Eligibility Criteria

Inclusion Criteria

•Patients who meet the diagnostic criteria of EBV-HLH or CAEBV (except B lymphocytes involvement only) after the detection of EBV lymphocyte subsets. EBV-HLH diagnostic criteria: Meet hemophagocytic lymphohistiocytosis (HLH)-04 diagnostic criteria; EBV-DNA in peripheral blood or EBER in tissue were positive, patients were diagnosed with EBV associated HLH (EBV-HLH). CAEBV diagnostic criteria: (1) persistent or recurrent infectious mononucleosis-like symptoms persisting for more than 3 months; (2) EBV-DNA quantitative increase in peripheral blood or tissue lesions; (3) exclusion of other possible Diagnosis, such as primary Epstein-Barr virus infection (infectious mononucleosis), autoimmune disease, congenital immunodeficiency, human immunodeficiency virus (HIV) infection, or other underlying conditions requiring immunosuppressive therapy or underlying immunosuppression.
•Before the start of the study, total bilirubin ≤10 times the upper limit of normal, serum creatinine ≤1.5 times the normal value; fibrinogen can be corrected to ≥0.6g/L after infusion.
•Serum HIV antigen or antibody negative.
•HCV antibody negative, or HCV antibody positive, but HCV RNA negative.
•HBV surface antigen and HBV core antibody are both negative. If any of the above is positive, peripheral blood hepatitis B virus DNA titer detection is required, and the number of copies less than 1×103 copies/ml can be included in the group.
•LVEF ≥ 50% by cardiac echocardiography.
•Women of childbearing age must be confirmed by a pregnancy test that they are not pregnant, and are willing to take effective contraceptive measures during the test period and within ≥ 12 months after the last dose. Women during pregnancy and lactation cannot participate.
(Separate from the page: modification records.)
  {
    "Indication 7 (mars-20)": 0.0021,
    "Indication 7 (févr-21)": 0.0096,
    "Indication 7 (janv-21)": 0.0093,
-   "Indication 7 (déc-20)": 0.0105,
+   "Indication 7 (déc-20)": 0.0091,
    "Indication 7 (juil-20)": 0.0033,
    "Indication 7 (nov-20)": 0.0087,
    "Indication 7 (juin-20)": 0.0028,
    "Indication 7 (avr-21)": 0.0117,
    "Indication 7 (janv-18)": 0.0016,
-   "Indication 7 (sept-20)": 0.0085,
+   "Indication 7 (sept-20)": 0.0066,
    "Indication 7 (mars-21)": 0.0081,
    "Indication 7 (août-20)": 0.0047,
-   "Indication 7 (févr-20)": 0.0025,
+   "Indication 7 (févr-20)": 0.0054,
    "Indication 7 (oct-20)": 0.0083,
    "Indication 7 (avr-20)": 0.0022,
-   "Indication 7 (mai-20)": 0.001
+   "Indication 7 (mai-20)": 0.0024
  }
Contraceptive measures should be taken during the test period and within ≥3 months after the last dose.
•Informed consent obtained.

Exclusion Criteria

•According to the New York Heart Association (NYHA) score, patients with heart disease of grade II or above (including grade II);
•Pregnant or lactating women and patients of childbearing age who refused to take appropriate contraceptive measures during this trial.
•Those who are allergic to rituximab ingredients or have more severe allergic constitution;
•Severe hypogammaglobulinemia.
•Active massive hemorrhage of internal organs (including gastrointestinal hemorrhage, alveolar hemorrhage, intracranial hemorrhage, etc.);
•Uncontrolled active infection (including lung infection, intestinal infection, etc.);
•HBV surface antigen and/or HBV core antibody are positive, and the peripheral blood hepatitis B virus DNA test confirms the existence of active hepatitis B patients.
•Severe mental illness;
•Patients who were not compliant during the trial and/or follow-up period.
•Concurrently participate in other clinical investigators.

Outcomes

Primary Outcomes

EBV-DNA

Time Frame: Change from before and 2 weeks after initiating PD-1 blockade therapy.
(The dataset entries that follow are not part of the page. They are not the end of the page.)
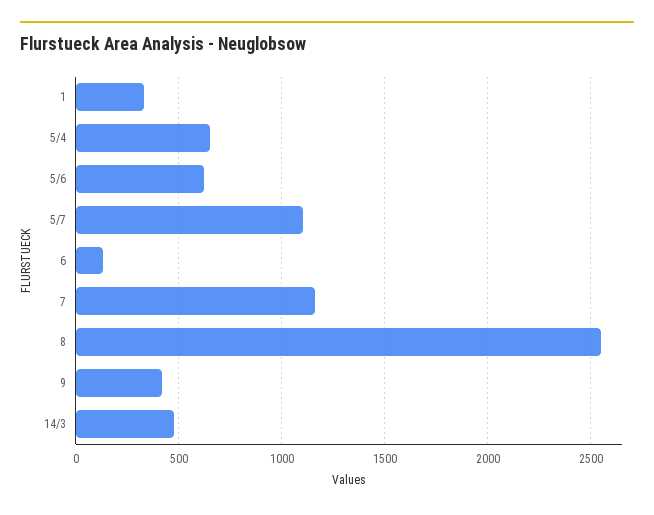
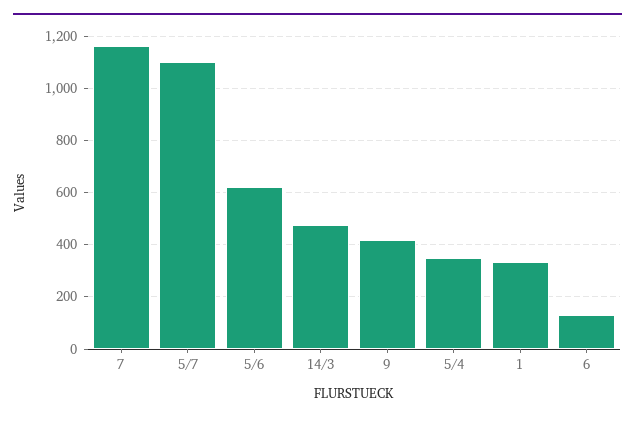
  {
    "1": 325,
-   "5/4": 650,
+   "5/4": 350,
    "5/6": 625,
    "5/7": 1100,
    "6": 125,
    "7": 1150,
-   "8": 2550,
    "9": 425,
    "14/3": 475
  }

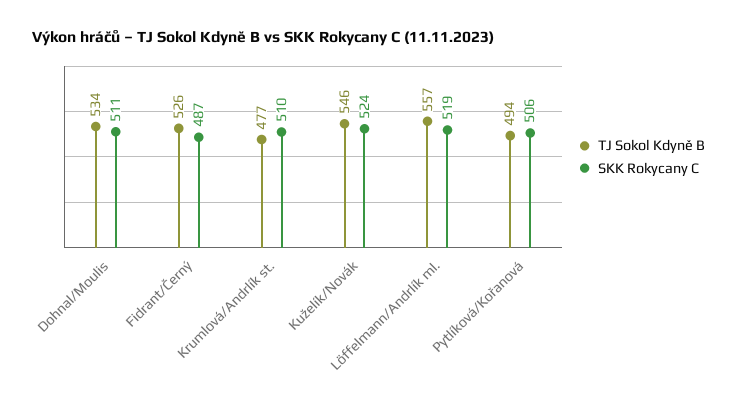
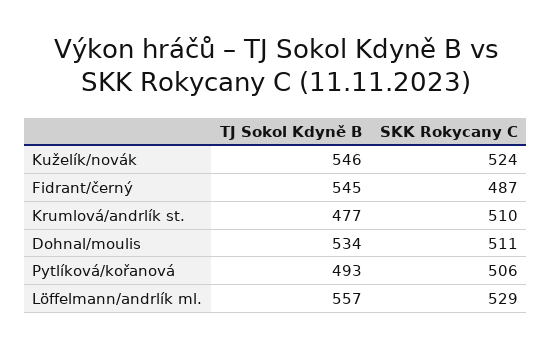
  {
    "TJ Sokol Kdyně B": {
      "Dohnal/Moulis": 534,
-     "Fidrant/Černý": 526,
+     "Fidrant/Černý": 545,
      "Krumlová/Andrlík st.": 477,
      "Kuželík/Novák": 546,
      "Löffelmann/Andrlík ml.": 557,
-     "Pytlíková/Kořanová": 494
+     "Pytlíková/Kořanová": 493
    },
    "SKK Rokycany C": {
      "Dohnal/Moulis": 511,
      "Fidrant/Černý": 487,
      "Krumlová/Andrlík st.": 510,
      "Kuželík/Novák": 524,
-     "Löffelmann/Andrlík ml.": 519,
+     "Löffelmann/Andrlík ml.": 529,
      "Pytlíková/Kořanová": 506
    }
  }

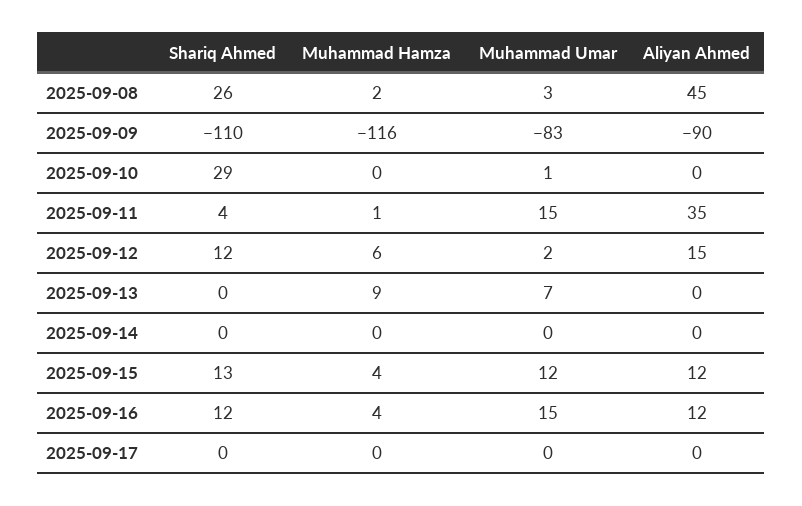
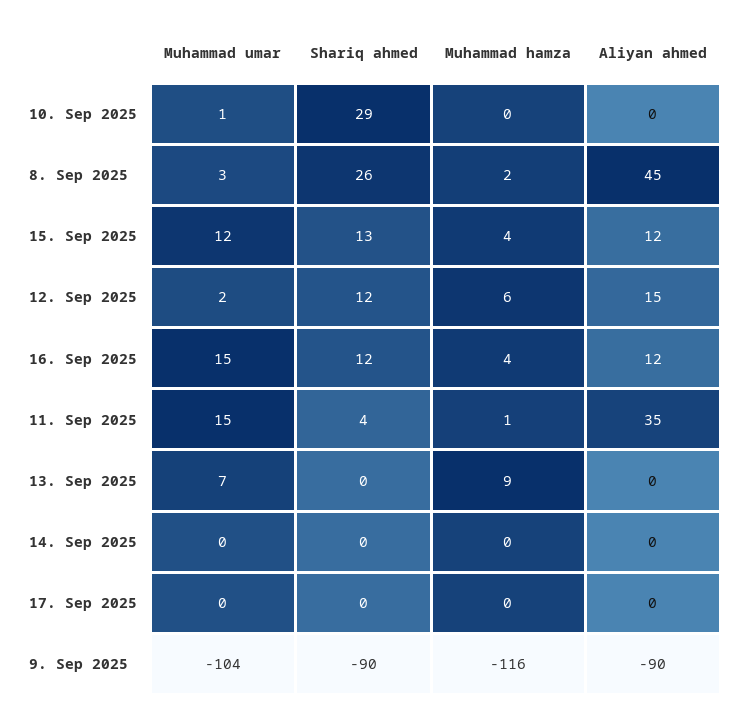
  {
    "Shariq Ahmed": {
      "2025-09-08": 26,
-     "2025-09-09": -110,
+     "2025-09-09": -90,
      "2025-09-10": 29,
      "2025-09-11": 4,
      "2025-09-12": 12,
      "2025-09-13": 0,
      "2025-09-14": 0,
      "2025-09-15": 13,
      "2025-09-16": 12,
      "2025-09-17": 0
    },
    "Muhammad Hamza": {
      "2025-09-08": 2,
      "2025-09-09": -116,
      "2025-09-10": 0,
      "2025-09-11": 1,
      "2025-09-12": 6,
      "2025-09-13": 9,
      "2025-09-14": 0,
      "2025-09-15": 4,
      "2025-09-16": 4,
      "2025-09-17": 0
    },
    "Muhammad Umar": {
      "2025-09-08": 3,
-     "2025-09-09": -83,
+     "2025-09-09": -104,
      "2025-09-10": 1,
      "2025-09-11": 15,
      "2025-09-12": 2,
      "2025-09-13": 7,
      "2025-09-14": 0,
      "2025-09-15": 12,
      "2025-09-16": 15,
      "2025-09-17": 0
    },
    "Aliyan Ahmed": {
      "2025-09-08": 45,
      "2025-09-09": -90,
      "2025-09-10": 0,
      "2025-09-11": 35,
      "2025-09-12": 15,
      "2025-09-13": 0,
      "2025-09-14": 0,
      "2025-09-15": 12,
      "2025-09-16": 12,
      "2025-09-17": 0
    }
  }

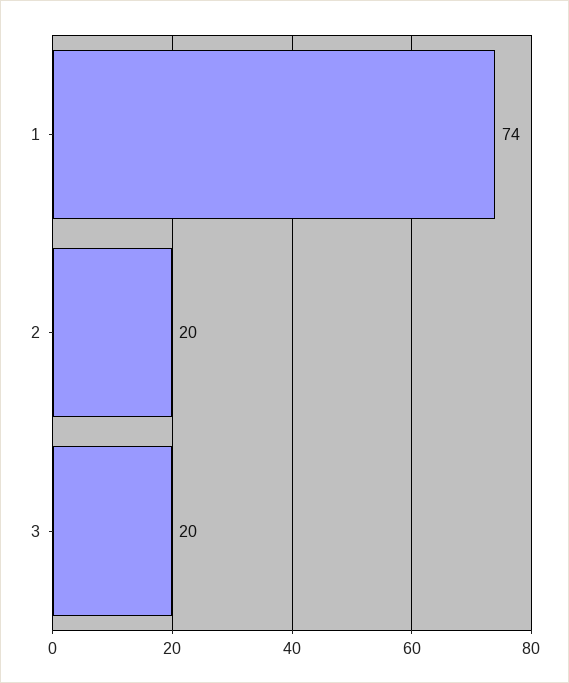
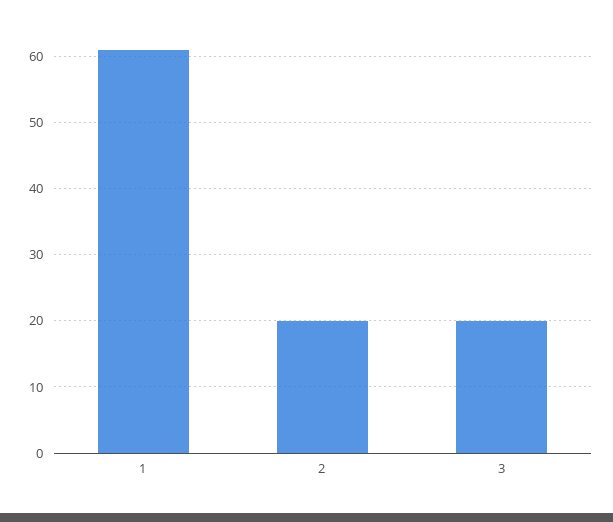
  {
-   "1": 74,
+   "1": 61,
    "2": 20,
    "3": 20
  }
Treatment effectiveness is defined: EBV-DNA copies/ml in peripheral blood turns negative, and the involved tissues (such as lymph nodes, bone marrow, skin, etc.) are negative in EBER test or the EBV copy number has decreased by more than 2 orders of magnitude, but it is still positive.

Secondary Outcomes

CAEBV Evaluation of treatment response(Change from before and 2 weeks after initiating PD-1 blockade therapy.)
Progression Free Survival(6 months)
EBV-HLH Evaluation of treatment response(Change from before and 2 weeks after initiating PD-1 blockade therapy.)